Transcending NAGPRA: Indigenizing Collections Care and Repatriation
The University of Montana Anthropological Curation Facility (UMACF) and UM NAGPRA teams have been working in collaboration with the Tribal Historic Preservation Officers from each Montana tribe to formulate policies, procedures, and practices in accordance with cultural protocols for repatriation and stewardship. The University of Montana’s NAGPRA Repatriation Coordinator will discuss what Indigenizing collections care and repatriation means and what culturally sensitive stewardship looks like.
Courtney Little Axe

Courtney Little Axe is Northern Cheyenne, Absentee Shawnee, and Seminole. She grew up on the Northern Cheyenne reservation and in Tecumseh/Little Axe, Oklahoma.

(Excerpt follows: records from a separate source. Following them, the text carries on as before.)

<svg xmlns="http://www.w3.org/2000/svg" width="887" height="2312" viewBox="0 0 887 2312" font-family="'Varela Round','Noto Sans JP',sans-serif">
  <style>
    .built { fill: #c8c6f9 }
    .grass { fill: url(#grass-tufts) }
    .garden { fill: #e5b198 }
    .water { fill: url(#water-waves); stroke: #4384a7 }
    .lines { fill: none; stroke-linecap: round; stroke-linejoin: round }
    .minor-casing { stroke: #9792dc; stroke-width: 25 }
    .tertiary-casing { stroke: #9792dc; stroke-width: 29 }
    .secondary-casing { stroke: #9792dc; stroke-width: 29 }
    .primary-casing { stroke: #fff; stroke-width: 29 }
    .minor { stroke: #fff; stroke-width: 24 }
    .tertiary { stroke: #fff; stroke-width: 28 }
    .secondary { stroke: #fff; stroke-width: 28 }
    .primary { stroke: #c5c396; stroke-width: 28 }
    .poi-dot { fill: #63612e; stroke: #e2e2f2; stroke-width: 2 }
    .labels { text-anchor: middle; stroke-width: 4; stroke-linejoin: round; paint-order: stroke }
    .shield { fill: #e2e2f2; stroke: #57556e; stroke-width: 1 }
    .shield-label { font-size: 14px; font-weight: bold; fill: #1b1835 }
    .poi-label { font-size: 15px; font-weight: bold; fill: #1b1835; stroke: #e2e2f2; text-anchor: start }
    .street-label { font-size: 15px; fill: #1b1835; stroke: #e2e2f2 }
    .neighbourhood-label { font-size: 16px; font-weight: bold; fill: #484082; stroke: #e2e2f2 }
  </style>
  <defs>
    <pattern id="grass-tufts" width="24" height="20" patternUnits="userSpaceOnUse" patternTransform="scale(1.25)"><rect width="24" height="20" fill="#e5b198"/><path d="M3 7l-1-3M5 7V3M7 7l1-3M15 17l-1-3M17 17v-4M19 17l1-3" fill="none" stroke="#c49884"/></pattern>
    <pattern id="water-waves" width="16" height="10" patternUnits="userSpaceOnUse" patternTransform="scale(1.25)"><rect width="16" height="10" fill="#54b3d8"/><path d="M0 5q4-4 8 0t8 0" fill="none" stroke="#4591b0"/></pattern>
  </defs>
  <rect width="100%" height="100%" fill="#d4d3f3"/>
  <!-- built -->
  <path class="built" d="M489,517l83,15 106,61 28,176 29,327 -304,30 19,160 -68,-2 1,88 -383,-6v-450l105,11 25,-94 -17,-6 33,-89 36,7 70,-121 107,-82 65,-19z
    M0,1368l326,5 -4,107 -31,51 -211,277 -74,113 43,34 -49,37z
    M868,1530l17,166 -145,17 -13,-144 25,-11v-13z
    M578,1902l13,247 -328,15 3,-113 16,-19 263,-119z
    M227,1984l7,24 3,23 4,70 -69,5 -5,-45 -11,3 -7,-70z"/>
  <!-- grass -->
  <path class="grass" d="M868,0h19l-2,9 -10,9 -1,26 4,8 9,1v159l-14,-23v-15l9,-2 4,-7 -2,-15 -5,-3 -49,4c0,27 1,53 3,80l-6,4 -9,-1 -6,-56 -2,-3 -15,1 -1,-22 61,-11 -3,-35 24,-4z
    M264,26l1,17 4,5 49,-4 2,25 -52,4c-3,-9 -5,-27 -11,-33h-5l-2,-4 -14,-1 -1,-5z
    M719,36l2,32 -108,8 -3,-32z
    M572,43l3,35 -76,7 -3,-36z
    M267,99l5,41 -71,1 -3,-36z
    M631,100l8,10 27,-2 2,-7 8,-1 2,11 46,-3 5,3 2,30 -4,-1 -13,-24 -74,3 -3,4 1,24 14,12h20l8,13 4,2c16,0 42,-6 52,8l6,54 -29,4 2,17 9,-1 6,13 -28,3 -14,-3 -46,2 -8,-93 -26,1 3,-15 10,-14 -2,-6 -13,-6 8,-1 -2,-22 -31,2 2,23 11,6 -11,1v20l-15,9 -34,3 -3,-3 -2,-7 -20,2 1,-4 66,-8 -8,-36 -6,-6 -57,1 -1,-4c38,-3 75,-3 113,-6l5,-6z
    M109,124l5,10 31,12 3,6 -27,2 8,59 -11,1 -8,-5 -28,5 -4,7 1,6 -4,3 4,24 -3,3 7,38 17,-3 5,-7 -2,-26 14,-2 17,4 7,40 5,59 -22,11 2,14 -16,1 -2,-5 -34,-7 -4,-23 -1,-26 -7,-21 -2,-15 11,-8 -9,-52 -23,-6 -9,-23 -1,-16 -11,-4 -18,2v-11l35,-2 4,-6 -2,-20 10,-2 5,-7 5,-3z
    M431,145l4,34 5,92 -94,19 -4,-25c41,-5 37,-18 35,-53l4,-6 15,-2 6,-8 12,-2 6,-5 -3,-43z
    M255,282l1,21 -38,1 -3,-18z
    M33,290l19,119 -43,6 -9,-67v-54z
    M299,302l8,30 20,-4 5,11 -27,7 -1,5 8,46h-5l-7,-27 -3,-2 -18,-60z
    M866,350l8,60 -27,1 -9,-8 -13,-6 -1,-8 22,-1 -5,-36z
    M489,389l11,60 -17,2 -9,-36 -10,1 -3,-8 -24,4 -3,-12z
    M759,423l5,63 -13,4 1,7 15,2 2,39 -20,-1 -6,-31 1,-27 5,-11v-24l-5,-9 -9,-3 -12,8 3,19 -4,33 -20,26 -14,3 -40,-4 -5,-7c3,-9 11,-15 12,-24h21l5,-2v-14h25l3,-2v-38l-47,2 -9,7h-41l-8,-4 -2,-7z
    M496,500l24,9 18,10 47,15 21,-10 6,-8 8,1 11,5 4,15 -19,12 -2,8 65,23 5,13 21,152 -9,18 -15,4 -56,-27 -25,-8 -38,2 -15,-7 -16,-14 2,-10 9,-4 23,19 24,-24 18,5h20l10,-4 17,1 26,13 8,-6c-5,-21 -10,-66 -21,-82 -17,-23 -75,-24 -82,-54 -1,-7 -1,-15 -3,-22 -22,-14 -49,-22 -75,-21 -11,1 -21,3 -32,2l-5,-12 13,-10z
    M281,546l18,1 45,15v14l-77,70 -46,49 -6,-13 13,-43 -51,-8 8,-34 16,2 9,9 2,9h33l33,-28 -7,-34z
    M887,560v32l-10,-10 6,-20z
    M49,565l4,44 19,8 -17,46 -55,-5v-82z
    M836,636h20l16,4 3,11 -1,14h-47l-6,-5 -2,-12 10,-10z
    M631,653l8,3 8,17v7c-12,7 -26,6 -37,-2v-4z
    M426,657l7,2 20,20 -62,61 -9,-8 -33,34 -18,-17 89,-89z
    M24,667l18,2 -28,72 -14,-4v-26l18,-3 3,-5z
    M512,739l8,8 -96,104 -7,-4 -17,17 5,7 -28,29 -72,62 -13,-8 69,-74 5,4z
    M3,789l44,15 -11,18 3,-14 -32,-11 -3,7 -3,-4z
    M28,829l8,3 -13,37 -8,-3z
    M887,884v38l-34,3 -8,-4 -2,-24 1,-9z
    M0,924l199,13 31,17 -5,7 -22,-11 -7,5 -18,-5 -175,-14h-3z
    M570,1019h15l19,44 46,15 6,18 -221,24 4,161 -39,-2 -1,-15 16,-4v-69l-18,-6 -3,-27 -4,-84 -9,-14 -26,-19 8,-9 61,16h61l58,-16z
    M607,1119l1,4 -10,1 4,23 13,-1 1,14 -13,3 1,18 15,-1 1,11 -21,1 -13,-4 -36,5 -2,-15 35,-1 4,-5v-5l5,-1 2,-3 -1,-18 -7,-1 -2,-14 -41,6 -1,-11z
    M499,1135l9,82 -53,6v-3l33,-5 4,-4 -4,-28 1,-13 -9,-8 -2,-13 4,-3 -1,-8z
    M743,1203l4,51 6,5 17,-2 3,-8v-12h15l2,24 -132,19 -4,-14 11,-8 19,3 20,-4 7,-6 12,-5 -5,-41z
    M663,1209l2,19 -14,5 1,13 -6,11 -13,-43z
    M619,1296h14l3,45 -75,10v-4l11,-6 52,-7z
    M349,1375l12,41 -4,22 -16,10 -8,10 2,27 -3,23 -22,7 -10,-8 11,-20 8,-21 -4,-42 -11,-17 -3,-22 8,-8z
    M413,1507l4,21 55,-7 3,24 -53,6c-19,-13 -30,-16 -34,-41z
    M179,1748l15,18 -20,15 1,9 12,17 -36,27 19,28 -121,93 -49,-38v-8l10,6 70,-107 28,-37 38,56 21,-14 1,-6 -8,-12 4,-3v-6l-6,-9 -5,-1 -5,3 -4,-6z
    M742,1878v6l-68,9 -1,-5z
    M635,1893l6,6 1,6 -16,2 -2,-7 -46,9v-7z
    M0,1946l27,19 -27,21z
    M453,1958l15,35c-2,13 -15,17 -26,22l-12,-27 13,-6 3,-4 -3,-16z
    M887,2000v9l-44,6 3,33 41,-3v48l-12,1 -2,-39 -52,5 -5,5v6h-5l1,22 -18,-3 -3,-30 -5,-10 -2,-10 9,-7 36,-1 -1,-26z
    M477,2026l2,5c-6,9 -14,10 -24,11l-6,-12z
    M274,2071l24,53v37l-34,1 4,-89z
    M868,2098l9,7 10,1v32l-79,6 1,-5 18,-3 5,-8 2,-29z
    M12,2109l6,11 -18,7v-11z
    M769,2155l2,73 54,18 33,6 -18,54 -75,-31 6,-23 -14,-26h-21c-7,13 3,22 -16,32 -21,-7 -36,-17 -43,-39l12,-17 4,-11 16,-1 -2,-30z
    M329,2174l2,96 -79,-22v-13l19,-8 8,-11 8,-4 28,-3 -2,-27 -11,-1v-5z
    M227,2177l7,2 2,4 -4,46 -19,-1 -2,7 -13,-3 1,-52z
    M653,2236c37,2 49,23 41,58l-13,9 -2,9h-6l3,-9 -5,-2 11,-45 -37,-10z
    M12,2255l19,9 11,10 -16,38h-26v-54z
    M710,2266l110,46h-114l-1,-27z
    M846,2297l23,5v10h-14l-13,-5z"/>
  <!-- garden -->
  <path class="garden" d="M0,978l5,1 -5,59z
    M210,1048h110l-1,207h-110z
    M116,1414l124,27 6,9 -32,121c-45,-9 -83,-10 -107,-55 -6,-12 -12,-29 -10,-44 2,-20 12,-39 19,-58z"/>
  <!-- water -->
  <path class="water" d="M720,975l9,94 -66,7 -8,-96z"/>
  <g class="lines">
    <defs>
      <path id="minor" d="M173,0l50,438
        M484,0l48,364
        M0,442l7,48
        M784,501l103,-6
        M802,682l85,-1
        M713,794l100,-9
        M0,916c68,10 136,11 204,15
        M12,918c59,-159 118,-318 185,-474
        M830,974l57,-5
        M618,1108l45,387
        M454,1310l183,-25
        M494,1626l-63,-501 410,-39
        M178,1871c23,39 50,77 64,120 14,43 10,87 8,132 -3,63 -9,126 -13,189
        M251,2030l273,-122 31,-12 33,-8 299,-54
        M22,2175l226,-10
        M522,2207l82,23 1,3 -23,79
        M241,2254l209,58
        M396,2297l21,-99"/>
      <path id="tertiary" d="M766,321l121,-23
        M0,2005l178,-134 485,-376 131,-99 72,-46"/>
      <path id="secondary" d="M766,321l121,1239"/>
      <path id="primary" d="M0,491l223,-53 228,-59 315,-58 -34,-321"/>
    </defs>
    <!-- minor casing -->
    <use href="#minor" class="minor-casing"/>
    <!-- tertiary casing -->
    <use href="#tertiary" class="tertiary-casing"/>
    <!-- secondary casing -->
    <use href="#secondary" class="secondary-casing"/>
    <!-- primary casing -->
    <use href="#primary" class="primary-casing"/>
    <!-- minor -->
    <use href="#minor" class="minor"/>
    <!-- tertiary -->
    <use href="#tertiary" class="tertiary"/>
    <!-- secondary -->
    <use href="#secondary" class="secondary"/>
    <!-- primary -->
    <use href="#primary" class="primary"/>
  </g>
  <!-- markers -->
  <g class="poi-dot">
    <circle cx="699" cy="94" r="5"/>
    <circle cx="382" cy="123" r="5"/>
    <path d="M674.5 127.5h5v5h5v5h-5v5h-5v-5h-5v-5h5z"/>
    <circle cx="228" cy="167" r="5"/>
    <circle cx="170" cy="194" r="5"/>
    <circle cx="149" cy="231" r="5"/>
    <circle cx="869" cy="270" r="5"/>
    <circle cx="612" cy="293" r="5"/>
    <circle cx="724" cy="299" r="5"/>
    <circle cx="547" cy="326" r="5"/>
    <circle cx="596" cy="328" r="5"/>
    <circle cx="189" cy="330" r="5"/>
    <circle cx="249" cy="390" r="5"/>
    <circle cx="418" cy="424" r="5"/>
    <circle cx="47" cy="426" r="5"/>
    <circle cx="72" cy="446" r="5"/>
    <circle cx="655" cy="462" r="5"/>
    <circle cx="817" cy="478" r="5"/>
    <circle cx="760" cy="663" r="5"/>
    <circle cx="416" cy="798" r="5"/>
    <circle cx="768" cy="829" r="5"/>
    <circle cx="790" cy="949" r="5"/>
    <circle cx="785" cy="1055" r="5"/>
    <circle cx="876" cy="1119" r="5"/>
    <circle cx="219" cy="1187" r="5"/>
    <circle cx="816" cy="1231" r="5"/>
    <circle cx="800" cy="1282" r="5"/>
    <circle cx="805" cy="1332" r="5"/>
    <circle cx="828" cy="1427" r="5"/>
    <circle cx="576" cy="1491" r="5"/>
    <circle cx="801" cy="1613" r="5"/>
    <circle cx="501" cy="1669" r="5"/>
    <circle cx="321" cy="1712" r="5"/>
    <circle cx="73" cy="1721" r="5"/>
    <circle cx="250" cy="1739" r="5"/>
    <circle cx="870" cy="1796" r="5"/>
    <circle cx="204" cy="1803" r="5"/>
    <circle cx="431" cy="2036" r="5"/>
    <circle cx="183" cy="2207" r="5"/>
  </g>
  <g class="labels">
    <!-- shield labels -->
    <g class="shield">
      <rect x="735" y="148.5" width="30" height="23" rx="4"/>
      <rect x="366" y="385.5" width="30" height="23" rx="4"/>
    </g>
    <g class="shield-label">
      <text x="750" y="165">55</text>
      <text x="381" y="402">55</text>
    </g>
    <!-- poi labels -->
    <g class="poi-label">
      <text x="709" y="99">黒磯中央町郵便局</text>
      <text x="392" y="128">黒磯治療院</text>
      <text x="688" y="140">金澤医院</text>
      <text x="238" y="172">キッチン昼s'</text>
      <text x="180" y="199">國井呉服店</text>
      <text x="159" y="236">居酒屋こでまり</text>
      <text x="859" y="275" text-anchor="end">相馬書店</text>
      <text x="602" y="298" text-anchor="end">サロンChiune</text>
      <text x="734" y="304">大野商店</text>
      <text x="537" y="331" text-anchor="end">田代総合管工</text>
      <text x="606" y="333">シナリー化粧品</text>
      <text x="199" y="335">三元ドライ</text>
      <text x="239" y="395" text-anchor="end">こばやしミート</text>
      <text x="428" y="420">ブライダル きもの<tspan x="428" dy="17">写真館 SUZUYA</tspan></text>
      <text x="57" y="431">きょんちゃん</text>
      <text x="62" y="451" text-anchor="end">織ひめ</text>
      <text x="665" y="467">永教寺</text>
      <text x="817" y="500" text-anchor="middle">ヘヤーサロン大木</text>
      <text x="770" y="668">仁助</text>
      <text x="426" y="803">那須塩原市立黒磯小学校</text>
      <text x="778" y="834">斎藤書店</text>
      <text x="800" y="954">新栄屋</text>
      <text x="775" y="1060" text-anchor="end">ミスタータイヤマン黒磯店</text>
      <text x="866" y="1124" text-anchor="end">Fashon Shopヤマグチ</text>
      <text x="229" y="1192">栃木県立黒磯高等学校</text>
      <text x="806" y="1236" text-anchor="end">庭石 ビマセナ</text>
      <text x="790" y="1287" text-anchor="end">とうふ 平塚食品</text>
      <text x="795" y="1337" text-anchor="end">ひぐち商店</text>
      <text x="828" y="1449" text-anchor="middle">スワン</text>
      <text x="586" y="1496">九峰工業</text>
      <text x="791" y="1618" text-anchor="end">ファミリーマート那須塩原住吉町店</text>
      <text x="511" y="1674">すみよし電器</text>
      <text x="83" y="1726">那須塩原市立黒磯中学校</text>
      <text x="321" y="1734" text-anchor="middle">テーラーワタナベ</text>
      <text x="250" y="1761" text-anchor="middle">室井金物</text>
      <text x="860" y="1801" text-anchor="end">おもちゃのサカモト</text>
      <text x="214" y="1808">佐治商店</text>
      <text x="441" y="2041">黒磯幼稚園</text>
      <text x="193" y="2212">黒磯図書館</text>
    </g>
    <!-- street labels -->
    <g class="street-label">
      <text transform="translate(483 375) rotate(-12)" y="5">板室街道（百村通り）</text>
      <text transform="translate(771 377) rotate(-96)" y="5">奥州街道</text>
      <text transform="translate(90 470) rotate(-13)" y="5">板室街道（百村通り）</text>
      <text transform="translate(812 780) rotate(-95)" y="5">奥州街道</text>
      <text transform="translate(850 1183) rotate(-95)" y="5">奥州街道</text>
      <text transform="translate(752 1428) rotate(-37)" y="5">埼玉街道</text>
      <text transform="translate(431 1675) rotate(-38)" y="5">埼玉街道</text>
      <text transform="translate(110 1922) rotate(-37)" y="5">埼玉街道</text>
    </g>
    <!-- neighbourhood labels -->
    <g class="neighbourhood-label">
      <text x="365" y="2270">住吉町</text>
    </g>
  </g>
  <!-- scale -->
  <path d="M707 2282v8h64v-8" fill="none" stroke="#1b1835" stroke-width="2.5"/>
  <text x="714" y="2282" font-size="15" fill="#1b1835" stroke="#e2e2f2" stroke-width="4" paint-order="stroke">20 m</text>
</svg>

She has an AS in Natural Sciences and a Records and Information Management Certificate from Haskell Indian Nations University in Lawrence, Kansas. She also has a BA in Anthropology and a Forensic Studies Certificate from the University of Montana (UM). During her undergrad, Courtney worked as an intern in the UM Anthropological Curation Facility, where she began her career journey in repatriation. Following her time at UM, she was selected as a Native American fellow for the Peabody Essex Museum in Salem, Massachusetts. She was then employed at the Autry Museum of the American West in Los Angeles, California for three years as the Repatriation Assistant. She is now the Repatriation Coordinator and Collections Manager at the University of Montana (UM). Her skill set has helped create procedures in collaboration with numerous tribes across the country to center the importance of cultural protocols for proper handling and care of cultural belongings. She has dedicated much of her adult life to repatriation and Indigenizing heritage collection care with hope that her work will help rebuild the framework for what repatriation and collections care could look like.